The Jupiter UK Mid Cap fund, once one of the largest UK equity mandates on the market, suffered outflows of £1.14bn in the year to the end of January 2023, as the fund battled performance issues.
This month Jupiter confirmed that the fund, which has been managed by Richard Watts since 2008, will cease investing in unquoted stocks, and that it was selling its largest holding, which was an unquoted position in Starling Bank.
This policy was partly achieved by selling its stake in Starling Bank to the Chrysalis investment trust, which is also managed by Watts, and is the third largest holding in the Jupiter UK mid cap fund, a stake worth around £20mn.
The fund is ranked absolute bottom (243rd out of 243 funds) of the IA UK All Companies sector over the past three years to February 10, and bottom quartile over one, three and five years.
It has lost 27 per cent over the three-year period.
Data from Morningstar showed net outflows in each of the past twelve months.

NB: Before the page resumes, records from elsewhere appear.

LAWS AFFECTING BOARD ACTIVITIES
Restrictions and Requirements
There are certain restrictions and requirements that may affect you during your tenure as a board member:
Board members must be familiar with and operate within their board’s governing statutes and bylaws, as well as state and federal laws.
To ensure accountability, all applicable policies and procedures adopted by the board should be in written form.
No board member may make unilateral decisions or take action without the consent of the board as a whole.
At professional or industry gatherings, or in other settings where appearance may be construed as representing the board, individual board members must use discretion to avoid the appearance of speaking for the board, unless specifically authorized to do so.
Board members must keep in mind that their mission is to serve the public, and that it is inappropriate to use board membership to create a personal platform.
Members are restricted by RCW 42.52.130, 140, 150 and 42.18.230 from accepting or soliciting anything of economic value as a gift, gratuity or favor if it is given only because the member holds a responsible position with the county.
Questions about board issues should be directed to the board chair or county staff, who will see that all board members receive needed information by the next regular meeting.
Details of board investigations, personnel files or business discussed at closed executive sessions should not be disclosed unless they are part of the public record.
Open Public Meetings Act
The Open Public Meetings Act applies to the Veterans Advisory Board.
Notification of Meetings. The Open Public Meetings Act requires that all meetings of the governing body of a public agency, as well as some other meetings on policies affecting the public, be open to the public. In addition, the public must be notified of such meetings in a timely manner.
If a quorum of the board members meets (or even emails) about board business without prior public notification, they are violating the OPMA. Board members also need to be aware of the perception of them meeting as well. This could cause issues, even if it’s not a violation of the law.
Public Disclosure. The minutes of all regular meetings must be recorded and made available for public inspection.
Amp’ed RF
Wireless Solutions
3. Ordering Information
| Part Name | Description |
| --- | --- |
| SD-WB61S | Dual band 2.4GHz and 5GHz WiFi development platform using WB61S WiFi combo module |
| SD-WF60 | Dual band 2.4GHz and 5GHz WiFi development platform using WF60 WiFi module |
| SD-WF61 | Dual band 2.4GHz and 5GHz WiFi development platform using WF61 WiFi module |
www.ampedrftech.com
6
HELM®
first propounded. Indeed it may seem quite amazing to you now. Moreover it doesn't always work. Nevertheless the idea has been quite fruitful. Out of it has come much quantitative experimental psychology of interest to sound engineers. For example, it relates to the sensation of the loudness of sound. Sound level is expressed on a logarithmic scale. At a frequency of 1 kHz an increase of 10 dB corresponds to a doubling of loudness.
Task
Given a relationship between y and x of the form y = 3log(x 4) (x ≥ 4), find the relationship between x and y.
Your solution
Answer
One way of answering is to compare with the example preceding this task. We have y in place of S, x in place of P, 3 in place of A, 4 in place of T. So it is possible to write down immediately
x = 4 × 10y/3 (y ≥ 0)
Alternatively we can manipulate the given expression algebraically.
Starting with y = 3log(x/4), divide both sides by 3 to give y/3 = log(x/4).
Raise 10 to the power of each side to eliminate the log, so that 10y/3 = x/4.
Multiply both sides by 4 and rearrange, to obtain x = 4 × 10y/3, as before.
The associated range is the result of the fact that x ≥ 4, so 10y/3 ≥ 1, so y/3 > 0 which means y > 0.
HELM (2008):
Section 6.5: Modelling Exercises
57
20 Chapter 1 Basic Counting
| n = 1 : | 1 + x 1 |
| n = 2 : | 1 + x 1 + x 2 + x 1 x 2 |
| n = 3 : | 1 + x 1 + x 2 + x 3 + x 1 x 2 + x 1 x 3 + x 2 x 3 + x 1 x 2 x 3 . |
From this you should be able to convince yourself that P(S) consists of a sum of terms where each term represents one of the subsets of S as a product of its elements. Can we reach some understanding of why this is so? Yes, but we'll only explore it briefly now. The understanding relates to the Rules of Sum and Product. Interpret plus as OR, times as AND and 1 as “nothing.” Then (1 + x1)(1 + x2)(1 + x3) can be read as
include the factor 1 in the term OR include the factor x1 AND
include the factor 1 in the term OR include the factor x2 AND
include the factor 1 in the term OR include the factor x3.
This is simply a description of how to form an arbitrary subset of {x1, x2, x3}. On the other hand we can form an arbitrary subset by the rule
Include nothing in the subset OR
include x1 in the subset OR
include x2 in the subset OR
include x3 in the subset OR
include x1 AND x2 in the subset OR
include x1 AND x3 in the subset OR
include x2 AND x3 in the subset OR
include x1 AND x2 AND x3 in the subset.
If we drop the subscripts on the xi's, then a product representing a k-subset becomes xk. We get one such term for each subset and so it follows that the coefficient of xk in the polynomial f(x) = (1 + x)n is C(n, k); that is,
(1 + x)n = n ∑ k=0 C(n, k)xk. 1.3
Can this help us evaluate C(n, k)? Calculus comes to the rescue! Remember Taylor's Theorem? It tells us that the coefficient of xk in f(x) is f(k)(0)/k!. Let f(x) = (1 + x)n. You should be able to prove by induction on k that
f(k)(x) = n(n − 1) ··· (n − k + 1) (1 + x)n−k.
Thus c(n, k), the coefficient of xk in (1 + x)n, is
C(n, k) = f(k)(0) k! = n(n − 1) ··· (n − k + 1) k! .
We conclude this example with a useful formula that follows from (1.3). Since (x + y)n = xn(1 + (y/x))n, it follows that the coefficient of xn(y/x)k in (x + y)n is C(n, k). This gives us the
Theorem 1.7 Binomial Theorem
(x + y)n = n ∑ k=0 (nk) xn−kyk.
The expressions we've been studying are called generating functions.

The latest net assets figure supplied by FE Analytics indicates the fund was £957mn in size on February 9, 2023, having reached £3.6bn in September 2021.
That period from mid-2021 to September 2023 encompasses a period when the previously high multiples at which technology and other unquoted stocks began to unwind as interest rates in the US rose.
Starling Bank, which is an unquoted company, is listed in the most recent factsheet as the largest investment, and the vast bulk of the 6 per cent of the Jupiter UK Mid Cap fund’s unquoted holdings, prior to it being sold.
Data from FTAdviser's sister publication Asset Allocator indicates the fund is now owned by one UK discretionary fund manager of any size, with two others having sold out of the mandate in 2022, contributing to the outflows.
Fidelity’s retail platform also blocked clients from adding to the fund at the end of 2022, in a move it said was in the best interests of its clients.